INPUT RECORDS:
━━━━━━━━━━━━━━━━━━━━

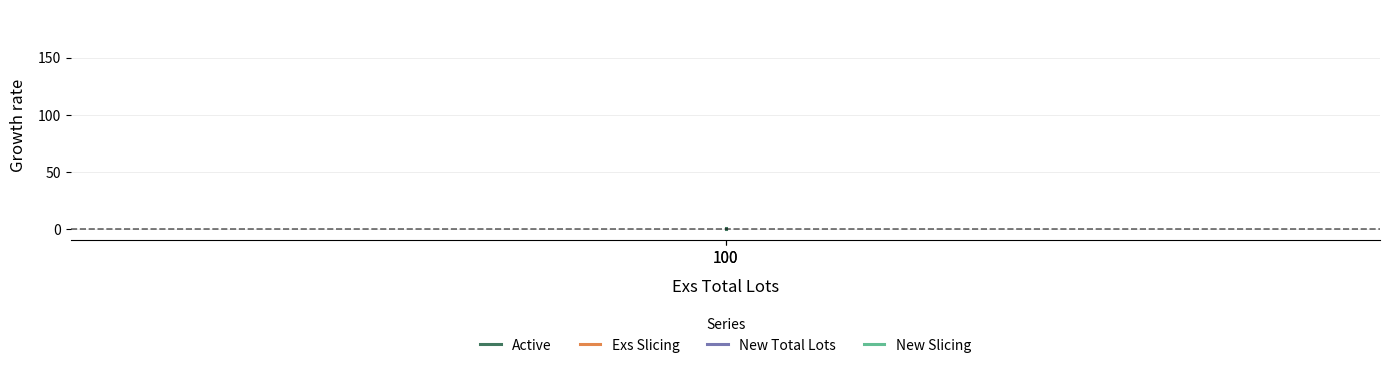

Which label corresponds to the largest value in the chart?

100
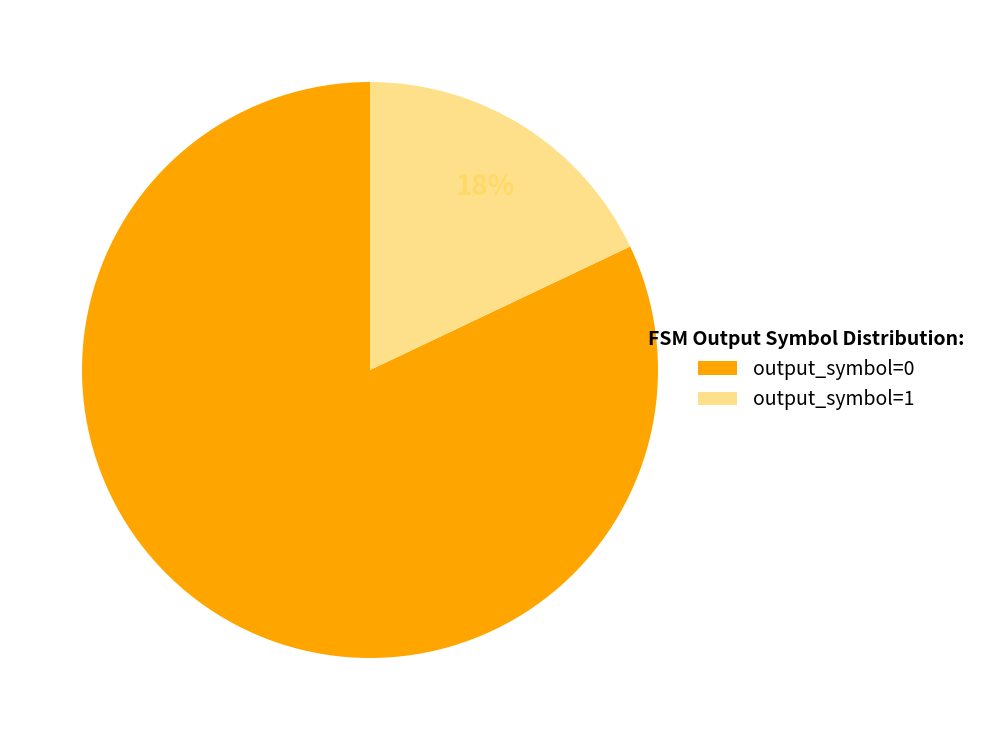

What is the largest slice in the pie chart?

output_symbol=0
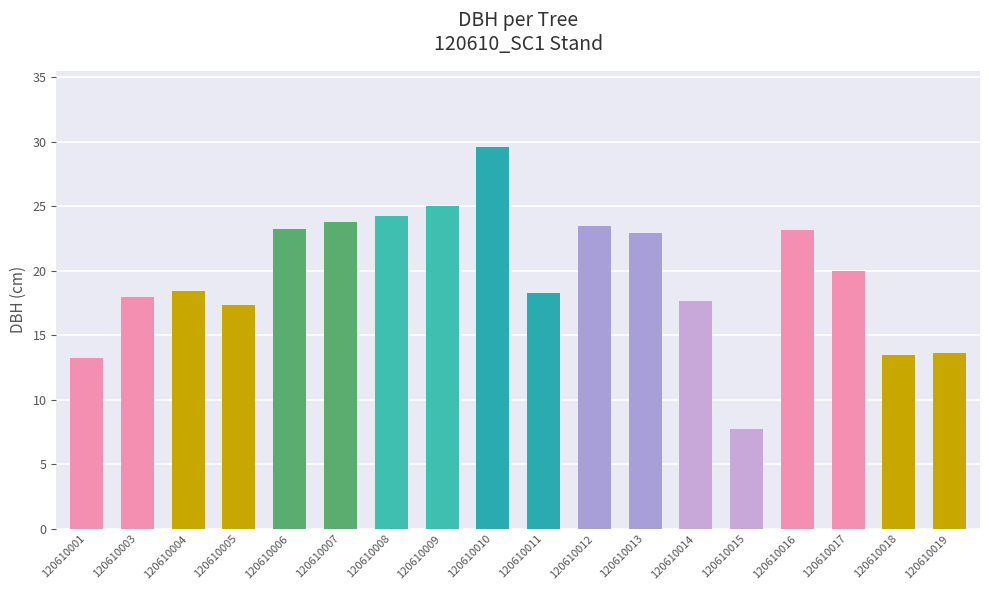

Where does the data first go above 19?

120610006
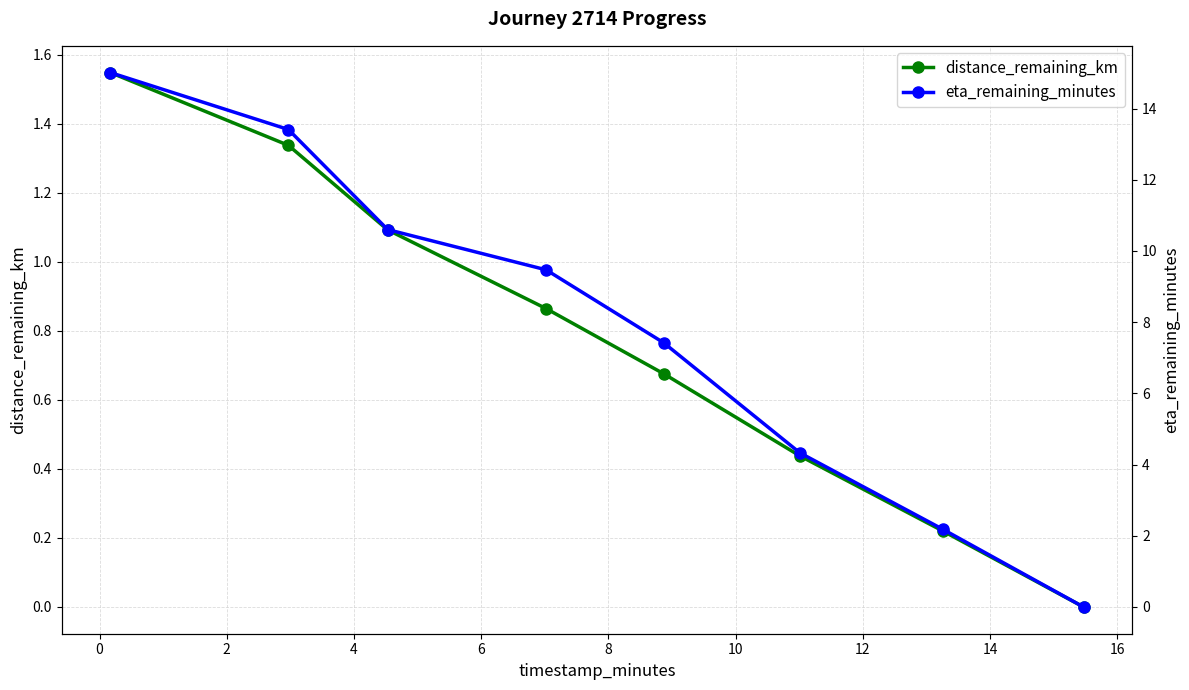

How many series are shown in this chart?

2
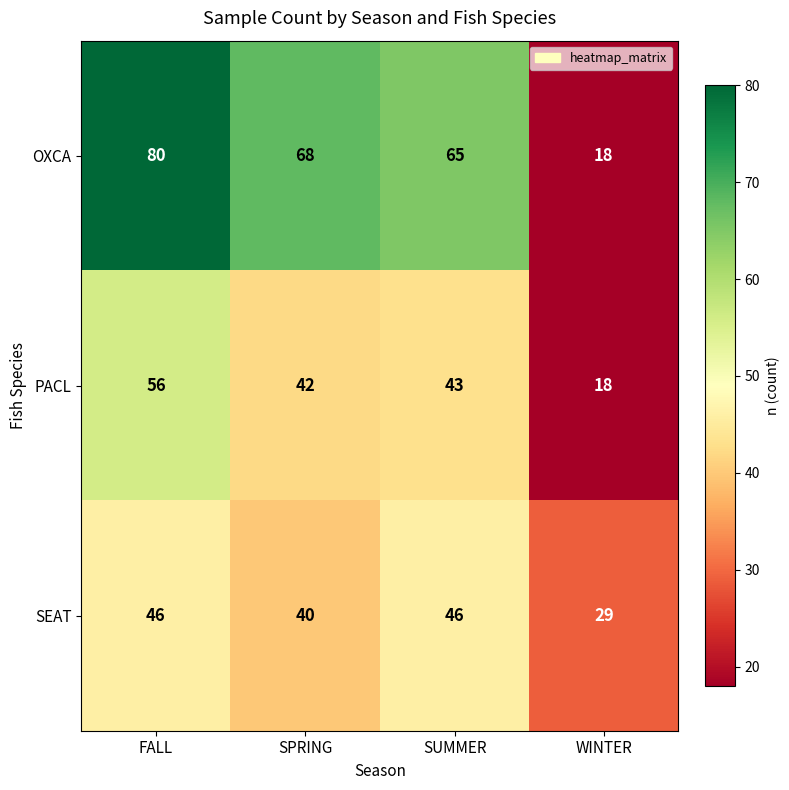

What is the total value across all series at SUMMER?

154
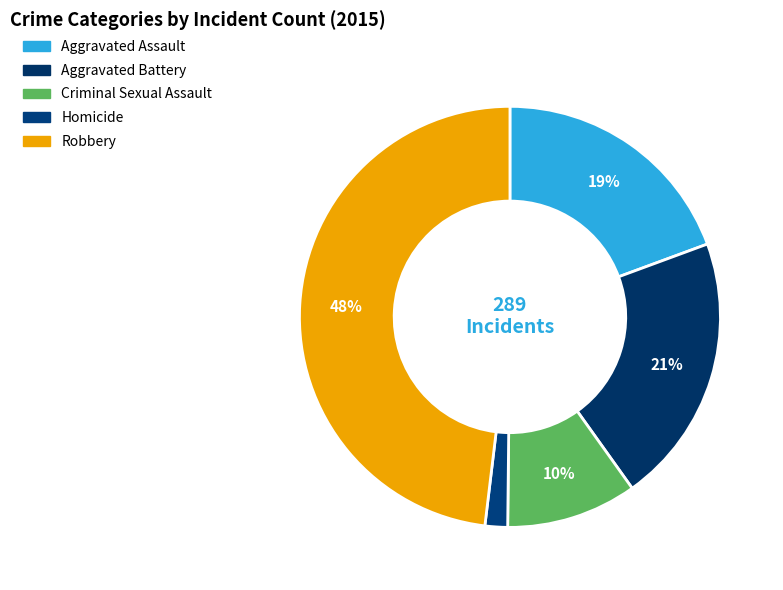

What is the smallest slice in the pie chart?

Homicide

━━━━━━━━━━━━━━━━━━━━

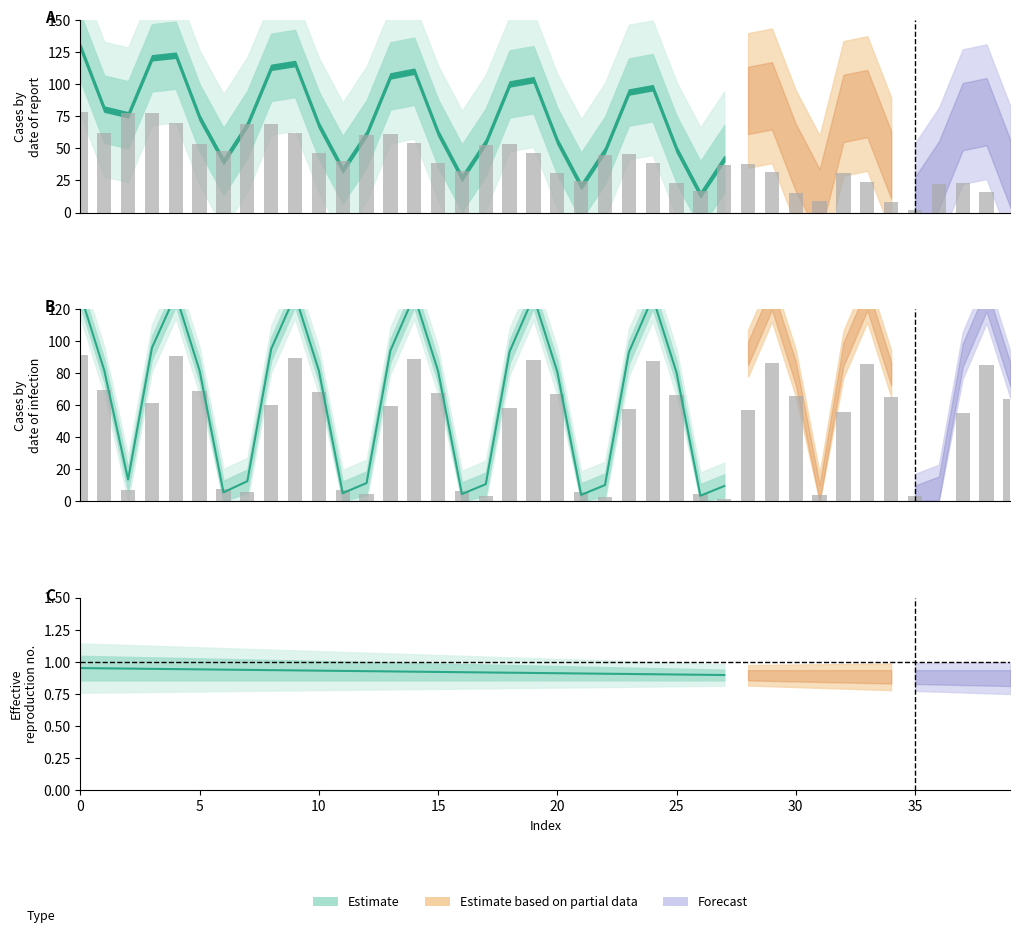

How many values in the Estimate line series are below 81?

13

━━━━━━━━━━━━━━━━━━━━

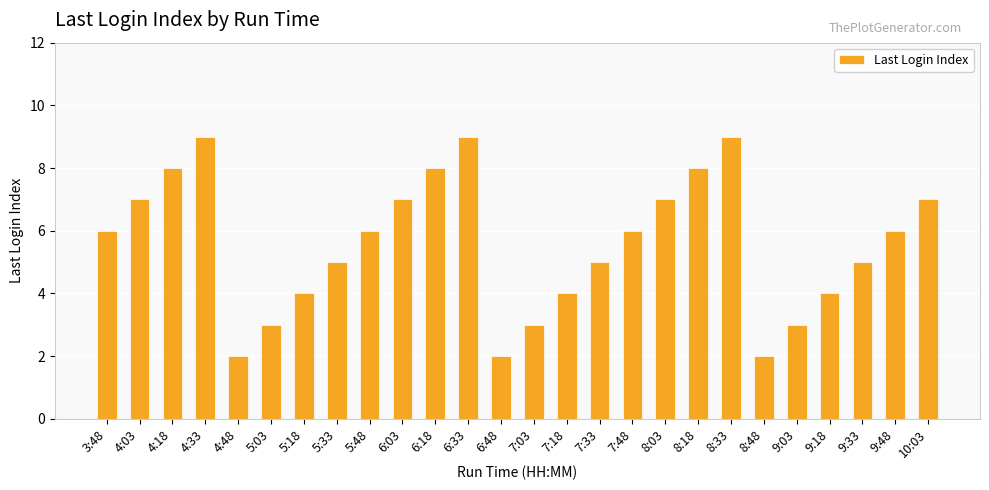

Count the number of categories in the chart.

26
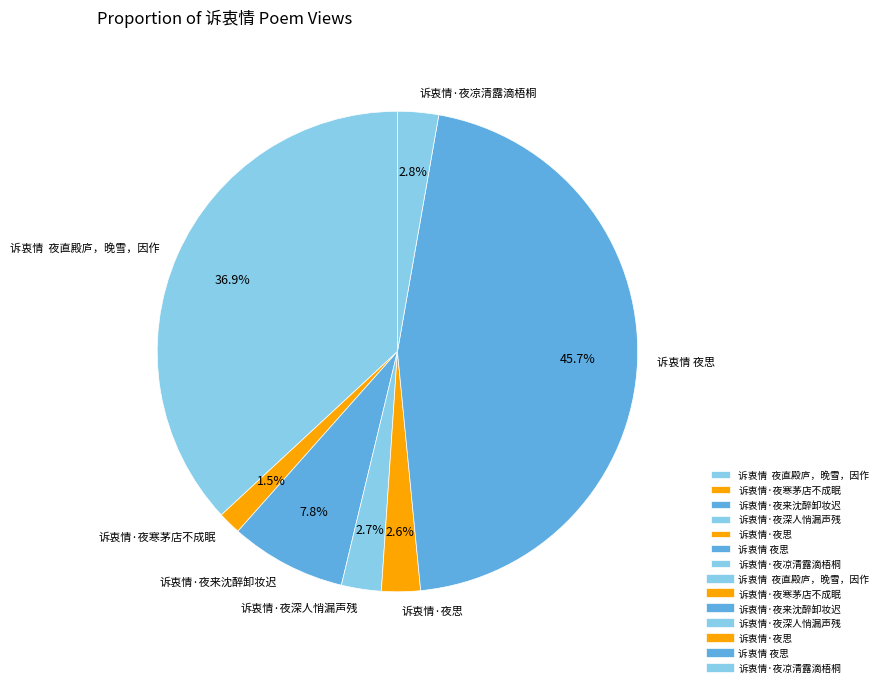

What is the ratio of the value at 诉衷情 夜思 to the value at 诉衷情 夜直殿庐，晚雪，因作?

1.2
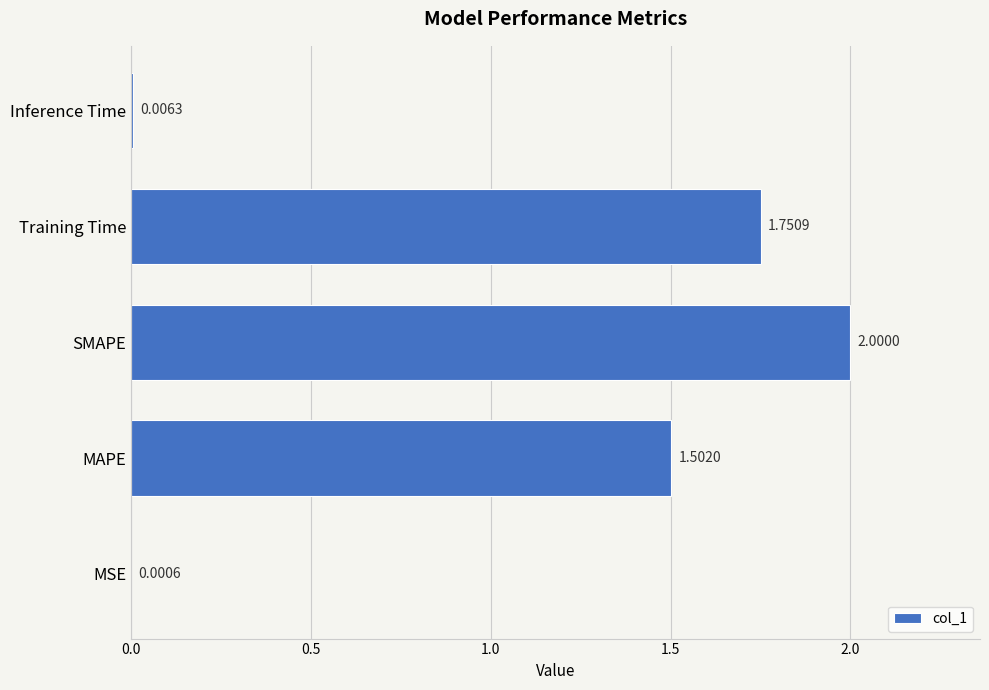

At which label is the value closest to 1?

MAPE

━━━━━━━━━━━━━━━━━━━━

ACTION ITEM:
Identify every line in the listing above that contains the string "largest", matching case exactly, and copy each of those lines.

TASK ANSWER:
Which label corresponds to the largest value in the chart?
What is the largest slice in the pie chart?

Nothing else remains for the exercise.